Task goal:
Arrange every line of the data below as a Markdown table with two columns, Row and Line. Number each row in order and leave out blank lines.

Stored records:
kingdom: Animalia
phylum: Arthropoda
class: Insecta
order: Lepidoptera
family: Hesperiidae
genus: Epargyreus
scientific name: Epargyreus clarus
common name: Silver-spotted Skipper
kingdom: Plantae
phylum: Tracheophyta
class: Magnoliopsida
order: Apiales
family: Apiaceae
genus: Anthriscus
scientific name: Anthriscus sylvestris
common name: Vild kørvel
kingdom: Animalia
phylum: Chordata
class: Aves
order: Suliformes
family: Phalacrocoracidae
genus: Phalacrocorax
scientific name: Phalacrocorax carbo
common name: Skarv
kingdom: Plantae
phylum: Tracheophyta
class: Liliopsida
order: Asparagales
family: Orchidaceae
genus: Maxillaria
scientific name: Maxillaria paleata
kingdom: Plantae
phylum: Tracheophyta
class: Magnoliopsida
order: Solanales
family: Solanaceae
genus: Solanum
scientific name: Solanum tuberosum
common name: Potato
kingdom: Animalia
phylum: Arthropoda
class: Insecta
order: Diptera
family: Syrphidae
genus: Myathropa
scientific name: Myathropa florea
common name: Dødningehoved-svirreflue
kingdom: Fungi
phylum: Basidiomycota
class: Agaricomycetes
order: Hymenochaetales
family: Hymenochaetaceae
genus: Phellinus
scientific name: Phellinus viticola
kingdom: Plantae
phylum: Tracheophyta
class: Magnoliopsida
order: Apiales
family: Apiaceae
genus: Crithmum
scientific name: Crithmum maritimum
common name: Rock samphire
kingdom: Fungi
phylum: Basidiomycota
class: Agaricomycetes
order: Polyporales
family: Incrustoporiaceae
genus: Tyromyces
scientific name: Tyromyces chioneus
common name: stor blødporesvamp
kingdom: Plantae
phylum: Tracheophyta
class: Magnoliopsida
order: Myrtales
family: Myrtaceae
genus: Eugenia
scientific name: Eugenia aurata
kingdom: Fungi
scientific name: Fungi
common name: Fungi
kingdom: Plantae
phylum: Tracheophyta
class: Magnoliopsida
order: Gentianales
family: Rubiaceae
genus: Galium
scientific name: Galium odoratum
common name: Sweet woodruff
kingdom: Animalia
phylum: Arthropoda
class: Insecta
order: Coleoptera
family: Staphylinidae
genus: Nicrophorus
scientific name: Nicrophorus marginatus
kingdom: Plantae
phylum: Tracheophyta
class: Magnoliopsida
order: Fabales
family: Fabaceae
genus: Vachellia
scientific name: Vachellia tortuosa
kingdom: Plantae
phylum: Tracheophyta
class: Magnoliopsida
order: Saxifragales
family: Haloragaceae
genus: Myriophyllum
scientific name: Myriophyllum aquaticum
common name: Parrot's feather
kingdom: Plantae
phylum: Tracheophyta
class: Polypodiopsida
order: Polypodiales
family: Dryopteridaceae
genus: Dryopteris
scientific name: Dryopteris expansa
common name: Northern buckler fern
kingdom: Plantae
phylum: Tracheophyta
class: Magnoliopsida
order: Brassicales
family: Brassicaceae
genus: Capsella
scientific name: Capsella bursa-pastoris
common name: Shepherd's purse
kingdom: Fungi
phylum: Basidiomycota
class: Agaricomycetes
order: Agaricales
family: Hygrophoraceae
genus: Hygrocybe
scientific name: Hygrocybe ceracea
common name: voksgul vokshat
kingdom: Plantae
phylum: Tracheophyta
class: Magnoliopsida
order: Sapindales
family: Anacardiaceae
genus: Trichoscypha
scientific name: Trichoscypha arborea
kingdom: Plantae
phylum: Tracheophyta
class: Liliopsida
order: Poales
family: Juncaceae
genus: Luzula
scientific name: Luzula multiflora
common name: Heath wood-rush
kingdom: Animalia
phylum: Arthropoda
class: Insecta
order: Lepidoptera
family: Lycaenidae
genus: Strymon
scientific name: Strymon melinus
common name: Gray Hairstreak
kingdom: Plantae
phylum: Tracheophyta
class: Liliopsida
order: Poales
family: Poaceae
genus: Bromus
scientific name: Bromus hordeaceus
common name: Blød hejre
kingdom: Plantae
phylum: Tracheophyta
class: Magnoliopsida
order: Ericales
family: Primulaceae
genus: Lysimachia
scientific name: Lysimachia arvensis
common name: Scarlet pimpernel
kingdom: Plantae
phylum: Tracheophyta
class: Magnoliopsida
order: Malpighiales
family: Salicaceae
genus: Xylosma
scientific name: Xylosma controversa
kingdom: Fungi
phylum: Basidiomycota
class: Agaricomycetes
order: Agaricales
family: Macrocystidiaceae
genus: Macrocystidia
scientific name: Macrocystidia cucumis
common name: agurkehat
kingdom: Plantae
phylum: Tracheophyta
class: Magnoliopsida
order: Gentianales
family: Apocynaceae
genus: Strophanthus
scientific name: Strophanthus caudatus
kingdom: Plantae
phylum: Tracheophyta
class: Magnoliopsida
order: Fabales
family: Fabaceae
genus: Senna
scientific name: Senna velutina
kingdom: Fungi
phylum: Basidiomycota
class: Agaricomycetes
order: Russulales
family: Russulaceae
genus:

Written response:
| Row | Line |
|---|---|
| 1 | kingdom: Animalia |
| 2 | phylum: Arthropoda |
| 3 | class: Insecta |
| 4 | order: Lepidoptera |
| 5 | family: Hesperiidae |
| 6 | genus: Epargyreus |
| 7 | scientific name: Epargyreus clarus |
| 8 | common name: Silver-spotted Skipper |
| 9 | kingdom: Plantae |
| 10 | phylum: Tracheophyta |
| 11 | class: Magnoliopsida |
| 12 | order: Apiales |
| 13 | family: Apiaceae |
| 14 | genus: Anthriscus |
| 15 | scientific name: Anthriscus sylvestris |
| 16 | common name: Vild kørvel |
| 17 | kingdom: Animalia |
| 18 | phylum: Chordata |
| 19 | class: Aves |
| 20 | order: Suliformes |
| 21 | family: Phalacrocoracidae |
| 22 | genus: Phalacrocorax |
| 23 | scientific name: Phalacrocorax carbo |
| 24 | common name: Skarv |
| 25 | kingdom: Plantae |
| 26 | phylum: Tracheophyta |
| 27 | class: Liliopsida |
| 28 | order: Asparagales |
| 29 | family: Orchidaceae |
| 30 | genus: Maxillaria |
| 31 | scientific name: Maxillaria paleata |
| 32 | kingdom: Plantae |
| 33 | phylum: Tracheophyta |
| 34 | class: Magnoliopsida |
| 35 | order: Solanales |
| 36 | family: Solanaceae |
| 37 | genus: Solanum |
| 38 | scientific name: Solanum tuberosum |
| 39 | common name: Potato |
| 40 | kingdom: Animalia |
| 41 | phylum: Arthropoda |
| 42 | class: Insecta |
| 43 | order: Diptera |
| 44 | family: Syrphidae |
| 45 | genus: Myathropa |
| 46 | scientific name: Myathropa florea |
| 47 | common name: Dødningehoved-svirreflue |
| 48 | kingdom: Fungi |
| 49 | phylum: Basidiomycota |
| 50 | class: Agaricomycetes |
| 51 | order: Hymenochaetales |
| 52 | family: Hymenochaetaceae |
| 53 | genus: Phellinus |
| 54 | scientific name: Phellinus viticola |
| 55 | kingdom: Plantae |
| 56 | phylum: Tracheophyta |
| 57 | class: Magnoliopsida |
| 58 | order: Apiales |
| 59 | family: Apiaceae |
| 60 | genus: Crithmum |
| 61 | scientific name: Crithmum maritimum |
| 62 | common name: Rock samphire |
| 63 | kingdom: Fungi |
| 64 | phylum: Basidiomycota |
| 65 | class: Agaricomycetes |
| 66 | order: Polyporales |
| 67 | family: Incrustoporiaceae |
| 68 | genus: Tyromyces |
| 69 | scientific name: Tyromyces chioneus |
| 70 | common name: stor blødporesvamp |
| 71 | kingdom: Plantae |
| 72 | phylum: Tracheophyta |
| 73 | class: Magnoliopsida |
| 74 | order: Myrtales |
| 75 | family: Myrtaceae |
| 76 | genus: Eugenia |
| 77 | scientific name: Eugenia aurata |
| 78 | kingdom: Fungi |
| 79 | scientific name: Fungi |
| 80 | common name: Fungi |
| 81 | kingdom: Plantae |
| 82 | phylum: Tracheophyta |
| 83 | class: Magnoliopsida |
| 84 | order: Gentianales |
| 85 | family: Rubiaceae |
| 86 | genus: Galium |
| 87 | scientific name: Galium odoratum |
| 88 | common name: Sweet woodruff |
| 89 | kingdom: Animalia |
| 90 | phylum: Arthropoda |
| 91 | class: Insecta |
| 92 | order: Coleoptera |
| 93 | family: Staphylinidae |
| 94 | genus: Nicrophorus |
| 95 | scientific name: Nicrophorus marginatus |
| 96 | kingdom: Plantae |
| 97 | phylum: Tracheophyta |
| 98 | class: Magnoliopsida |
| 99 | order: Fabales |
| 100 | family: Fabaceae |
| 101 | genus: Vachellia |
| 102 | scientific name: Vachellia tortuosa |
| 103 | kingdom: Plantae |
| 104 | phylum: Tracheophyta |
| 105 | class: Magnoliopsida |
| 106 | order: Saxifragales |
| 107 | family: Haloragaceae |
| 108 | genus: Myriophyllum |
| 109 | scientific name: Myriophyllum aquaticum |
| 110 | common name: Parrot's feather |
| 111 | kingdom: Plantae |
| 112 | phylum: Tracheophyta |
| 113 | class: Polypodiopsida |
| 114 | order: Polypodiales |
| 115 | family: Dryopteridaceae |
| 116 | genus: Dryopteris |
| 117 | scientific name: Dryopteris expansa |
| 118 | common name: Northern buckler fern |
| 119 | kingdom: Plantae |
| 120 | phylum: Tracheophyta |
| 121 | class: Magnoliopsida |
| 122 | order: Brassicales |
| 123 | family: Brassicaceae |
| 124 | genus: Capsella |
| 125 | scientific name: Capsella bursa-pastoris |
| 126 | common name: Shepherd's purse |
| 127 | kingdom: Fungi |
| 128 | phylum: Basidiomycota |
| 129 | class: Agaricomycetes |
| 130 | order: Agaricales |
| 131 | family: Hygrophoraceae |
| 132 | genus: Hygrocybe |
| 133 | scientific name: Hygrocybe ceracea |
| 134 | common name: voksgul vokshat |
| 135 | kingdom: Plantae |
| 136 | phylum: Tracheophyta |
| 137 | class: Magnoliopsida |
| 138 | order: Sapindales |
| 139 | family: Anacardiaceae |
| 140 | genus: Trichoscypha |
| 141 | scientific name: Trichoscypha arborea |
| 142 | kingdom: Plantae |
| 143 | phylum: Tracheophyta |
| 144 | class: Liliopsida |
| 145 | order: Poales |
| 146 | family: Juncaceae |
| 147 | genus: Luzula |
| 148 | scientific name: Luzula multiflora |
| 149 | common name: Heath wood-rush |
| 150 | kingdom: Animalia |
| 151 | phylum: Arthropoda |
| 152 | class: Insecta |
| 153 | order: Lepidoptera |
| 154 | family: Lycaenidae |
| 155 | genus: Strymon |
| 156 | scientific name: Strymon melinus |
| 157 | common name: Gray Hairstreak |
| 158 | kingdom: Plantae |
| 159 | phylum: Tracheophyta |
| 160 | class: Liliopsida |
| 161 | order: Poales |
| 162 | family: Poaceae |
| 163 | genus: Bromus |
| 164 | scientific name: Bromus hordeaceus |
| 165 | common name: Blød hejre |
| 166 | kingdom: Plantae |
| 167 | phylum: Tracheophyta |
| 168 | class: Magnoliopsida |
| 169 | order: Ericales |
| 170 | family: Primulaceae |
| 171 | genus: Lysimachia |
| 172 | scientific name: Lysimachia arvensis |
| 173 | common name: Scarlet pimpernel |
| 174 | kingdom: Plantae |
| 175 | phylum: Tracheophyta |
| 176 | class: Magnoliopsida |
| 177 | order: Malpighiales |
| 178 | family: Salicaceae |
| 179 | genus: Xylosma |
| 180 | scientific name: Xylosma controversa |
| 181 | kingdom: Fungi |
| 182 | phylum: Basidiomycota |
| 183 | class: Agaricomycetes |
| 184 | order: Agaricales |
| 185 | family: Macrocystidiaceae |
| 186 | genus: Macrocystidia |
| 187 | scientific name: Macrocystidia cucumis |
| 188 | common name: agurkehat |
| 189 | kingdom: Plantae |
| 190 | phylum: Tracheophyta |
| 191 | class: Magnoliopsida |
| 192 | order: Gentianales |
| 193 | family: Apocynaceae |
| 194 | genus: Strophanthus |
| 195 | scientific name: Strophanthus caudatus |
| 196 | kingdom: Plantae |
| 197 | phylum: Tracheophyta |
| 198 | class: Magnoliopsida |
| 199 | order: Fabales |
| 200 | family: Fabaceae |
| 201 | genus: Senna |
| 202 | scientific name: Senna velutina |
| 203 | kingdom: Fungi |
| 204 | phylum: Basidiomycota |
| 205 | class: Agaricomycetes |
| 206 | order: Russulales |
| 207 | family: Russulaceae |
| 208 | genus: |